> _WHAT TO PRODUCE_: Copy the listing from its first line through the line containing "genus: Utricularia", substituting "vernacular name" for each "common name" and leaving everything else unchanged.

> _INPUT FOR THIS TASK_:
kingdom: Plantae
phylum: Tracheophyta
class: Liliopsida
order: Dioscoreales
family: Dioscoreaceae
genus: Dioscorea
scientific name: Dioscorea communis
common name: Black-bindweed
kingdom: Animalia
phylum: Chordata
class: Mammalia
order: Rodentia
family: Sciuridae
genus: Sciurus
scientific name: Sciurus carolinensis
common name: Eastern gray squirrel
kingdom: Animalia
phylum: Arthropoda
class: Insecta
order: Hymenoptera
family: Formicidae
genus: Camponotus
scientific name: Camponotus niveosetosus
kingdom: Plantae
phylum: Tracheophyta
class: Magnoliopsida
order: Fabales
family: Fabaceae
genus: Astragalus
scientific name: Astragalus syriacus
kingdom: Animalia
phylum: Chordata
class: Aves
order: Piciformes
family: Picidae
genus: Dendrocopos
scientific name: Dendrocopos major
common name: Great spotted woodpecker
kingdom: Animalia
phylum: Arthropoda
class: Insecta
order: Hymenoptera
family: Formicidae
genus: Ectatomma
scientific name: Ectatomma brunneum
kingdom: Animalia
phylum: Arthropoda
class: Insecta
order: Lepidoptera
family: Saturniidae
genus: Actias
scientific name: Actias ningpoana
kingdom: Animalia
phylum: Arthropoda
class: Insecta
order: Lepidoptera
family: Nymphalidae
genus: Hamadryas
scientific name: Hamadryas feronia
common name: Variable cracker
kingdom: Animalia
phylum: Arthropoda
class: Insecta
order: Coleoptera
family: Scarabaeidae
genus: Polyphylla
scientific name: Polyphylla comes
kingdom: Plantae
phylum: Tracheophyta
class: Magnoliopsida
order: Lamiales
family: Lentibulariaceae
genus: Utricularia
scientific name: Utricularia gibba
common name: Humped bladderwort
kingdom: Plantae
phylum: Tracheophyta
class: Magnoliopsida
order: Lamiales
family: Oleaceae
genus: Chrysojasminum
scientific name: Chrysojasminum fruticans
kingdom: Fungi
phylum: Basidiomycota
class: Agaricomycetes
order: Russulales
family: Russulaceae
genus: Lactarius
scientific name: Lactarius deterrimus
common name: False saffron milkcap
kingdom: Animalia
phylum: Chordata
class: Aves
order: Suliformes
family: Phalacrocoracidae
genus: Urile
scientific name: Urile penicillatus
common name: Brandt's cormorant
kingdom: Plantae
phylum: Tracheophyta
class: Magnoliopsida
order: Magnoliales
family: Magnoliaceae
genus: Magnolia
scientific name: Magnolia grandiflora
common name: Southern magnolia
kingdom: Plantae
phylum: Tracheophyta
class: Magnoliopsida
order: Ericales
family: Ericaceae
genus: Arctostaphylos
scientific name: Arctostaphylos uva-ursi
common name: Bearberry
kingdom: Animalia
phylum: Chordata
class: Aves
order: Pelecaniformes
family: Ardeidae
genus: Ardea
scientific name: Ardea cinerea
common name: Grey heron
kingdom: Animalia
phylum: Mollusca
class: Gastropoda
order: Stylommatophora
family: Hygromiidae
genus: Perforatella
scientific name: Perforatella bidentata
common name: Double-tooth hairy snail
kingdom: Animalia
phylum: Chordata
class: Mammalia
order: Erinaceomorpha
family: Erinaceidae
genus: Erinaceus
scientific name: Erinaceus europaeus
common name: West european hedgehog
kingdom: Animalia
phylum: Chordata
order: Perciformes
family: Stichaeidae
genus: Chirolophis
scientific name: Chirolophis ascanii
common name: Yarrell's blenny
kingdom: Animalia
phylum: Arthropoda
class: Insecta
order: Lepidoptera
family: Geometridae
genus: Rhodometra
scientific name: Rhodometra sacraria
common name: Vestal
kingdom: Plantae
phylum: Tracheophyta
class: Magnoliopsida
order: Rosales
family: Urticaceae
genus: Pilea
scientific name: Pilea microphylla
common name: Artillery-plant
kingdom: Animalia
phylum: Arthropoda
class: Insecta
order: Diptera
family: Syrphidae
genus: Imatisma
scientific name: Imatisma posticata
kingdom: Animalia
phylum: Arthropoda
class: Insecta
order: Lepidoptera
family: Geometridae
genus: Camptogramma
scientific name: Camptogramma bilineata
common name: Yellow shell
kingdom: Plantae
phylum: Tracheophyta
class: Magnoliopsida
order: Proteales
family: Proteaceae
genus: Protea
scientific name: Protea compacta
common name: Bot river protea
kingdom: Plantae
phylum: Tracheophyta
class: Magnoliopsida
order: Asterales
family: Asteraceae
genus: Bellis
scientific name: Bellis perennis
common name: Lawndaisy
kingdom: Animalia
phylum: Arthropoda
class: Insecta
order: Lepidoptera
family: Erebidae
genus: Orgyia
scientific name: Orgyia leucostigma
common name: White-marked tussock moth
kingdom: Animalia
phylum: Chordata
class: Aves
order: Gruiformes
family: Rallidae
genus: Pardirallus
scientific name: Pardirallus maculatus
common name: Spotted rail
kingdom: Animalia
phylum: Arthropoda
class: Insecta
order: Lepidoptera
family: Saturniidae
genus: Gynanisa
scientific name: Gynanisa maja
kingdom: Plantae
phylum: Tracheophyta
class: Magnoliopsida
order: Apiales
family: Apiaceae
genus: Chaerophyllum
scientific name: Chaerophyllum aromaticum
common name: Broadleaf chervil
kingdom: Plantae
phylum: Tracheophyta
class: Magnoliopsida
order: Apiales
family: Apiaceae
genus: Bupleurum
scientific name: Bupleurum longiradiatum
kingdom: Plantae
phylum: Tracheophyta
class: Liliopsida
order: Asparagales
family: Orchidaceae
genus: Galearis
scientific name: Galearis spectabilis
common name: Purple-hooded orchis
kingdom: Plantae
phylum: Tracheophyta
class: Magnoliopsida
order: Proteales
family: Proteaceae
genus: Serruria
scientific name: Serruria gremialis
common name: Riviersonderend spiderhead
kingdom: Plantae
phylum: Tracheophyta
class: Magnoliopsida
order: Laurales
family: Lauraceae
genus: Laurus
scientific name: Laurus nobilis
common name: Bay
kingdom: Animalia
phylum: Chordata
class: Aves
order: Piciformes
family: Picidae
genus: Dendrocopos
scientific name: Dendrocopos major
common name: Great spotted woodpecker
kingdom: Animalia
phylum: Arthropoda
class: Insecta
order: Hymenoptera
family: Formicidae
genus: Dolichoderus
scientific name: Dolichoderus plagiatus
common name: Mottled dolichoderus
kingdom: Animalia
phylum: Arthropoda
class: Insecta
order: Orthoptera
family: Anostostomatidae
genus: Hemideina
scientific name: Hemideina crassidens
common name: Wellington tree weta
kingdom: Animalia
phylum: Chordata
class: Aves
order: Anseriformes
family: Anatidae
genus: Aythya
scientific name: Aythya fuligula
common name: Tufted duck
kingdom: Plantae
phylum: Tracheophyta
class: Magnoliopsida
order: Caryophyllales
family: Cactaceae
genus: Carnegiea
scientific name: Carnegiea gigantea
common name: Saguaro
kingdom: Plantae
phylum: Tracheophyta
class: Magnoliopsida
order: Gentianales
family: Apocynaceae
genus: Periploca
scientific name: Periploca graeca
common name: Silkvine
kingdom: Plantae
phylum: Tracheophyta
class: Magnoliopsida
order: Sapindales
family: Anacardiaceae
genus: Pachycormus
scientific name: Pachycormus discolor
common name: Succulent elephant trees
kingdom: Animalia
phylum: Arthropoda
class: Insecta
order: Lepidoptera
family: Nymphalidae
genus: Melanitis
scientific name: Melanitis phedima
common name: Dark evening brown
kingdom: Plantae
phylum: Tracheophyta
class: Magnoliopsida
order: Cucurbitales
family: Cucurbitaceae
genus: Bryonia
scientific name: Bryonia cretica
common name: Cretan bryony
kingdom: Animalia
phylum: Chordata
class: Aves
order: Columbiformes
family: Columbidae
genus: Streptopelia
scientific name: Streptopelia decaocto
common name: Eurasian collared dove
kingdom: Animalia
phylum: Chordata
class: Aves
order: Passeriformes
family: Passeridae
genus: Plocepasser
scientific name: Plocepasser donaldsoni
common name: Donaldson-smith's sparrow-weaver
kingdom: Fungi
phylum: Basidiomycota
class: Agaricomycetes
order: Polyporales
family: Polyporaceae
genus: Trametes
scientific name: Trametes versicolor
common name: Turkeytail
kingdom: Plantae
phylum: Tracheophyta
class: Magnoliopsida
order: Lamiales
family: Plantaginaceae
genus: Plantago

> _RIGHT ANSWER_:
kingdom: Plantae
phylum: Tracheophyta
class: Liliopsida
order: Dioscoreales
family: Dioscoreaceae
genus: Dioscorea
scientific name: Dioscorea communis
vernacular name: Black-bindweed
kingdom: Animalia
phylum: Chordata
class: Mammalia
order: Rodentia
family: Sciuridae
genus: Sciurus
scientific name: Sciurus carolinensis
vernacular name: Eastern gray squirrel
kingdom: Animalia
phylum: Arthropoda
class: Insecta
order: Hymenoptera
family: Formicidae
genus: Camponotus
scientific name: Camponotus niveosetosus
kingdom: Plantae
phylum: Tracheophyta
class: Magnoliopsida
order: Fabales
family: Fabaceae
genus: Astragalus
scientific name: Astragalus syriacus
kingdom: Animalia
phylum: Chordata
class: Aves
order: Piciformes
family: Picidae
genus: Dendrocopos
scientific name: Dendrocopos major
vernacular name: Great spotted woodpecker
kingdom: Animalia
phylum: Arthropoda
class: Insecta
order: Hymenoptera
family: Formicidae
genus: Ectatomma
scientific name: Ectatomma brunneum
kingdom: Animalia
phylum: Arthropoda
class: Insecta
order: Lepidoptera
family: Saturniidae
genus: Actias
scientific name: Actias ningpoana
kingdom: Animalia
phylum: Arthropoda
class: Insecta
order: Lepidoptera
family: Nymphalidae
genus: Hamadryas
scientific name: Hamadryas feronia
vernacular name: Variable cracker
kingdom: Animalia
phylum: Arthropoda
class: Insecta
order: Coleoptera
family: Scarabaeidae
genus: Polyphylla
scientific name: Polyphylla comes
kingdom: Plantae
phylum: Tracheophyta
class: Magnoliopsida
order: Lamiales
family: Lentibulariaceae
genus: Utricularia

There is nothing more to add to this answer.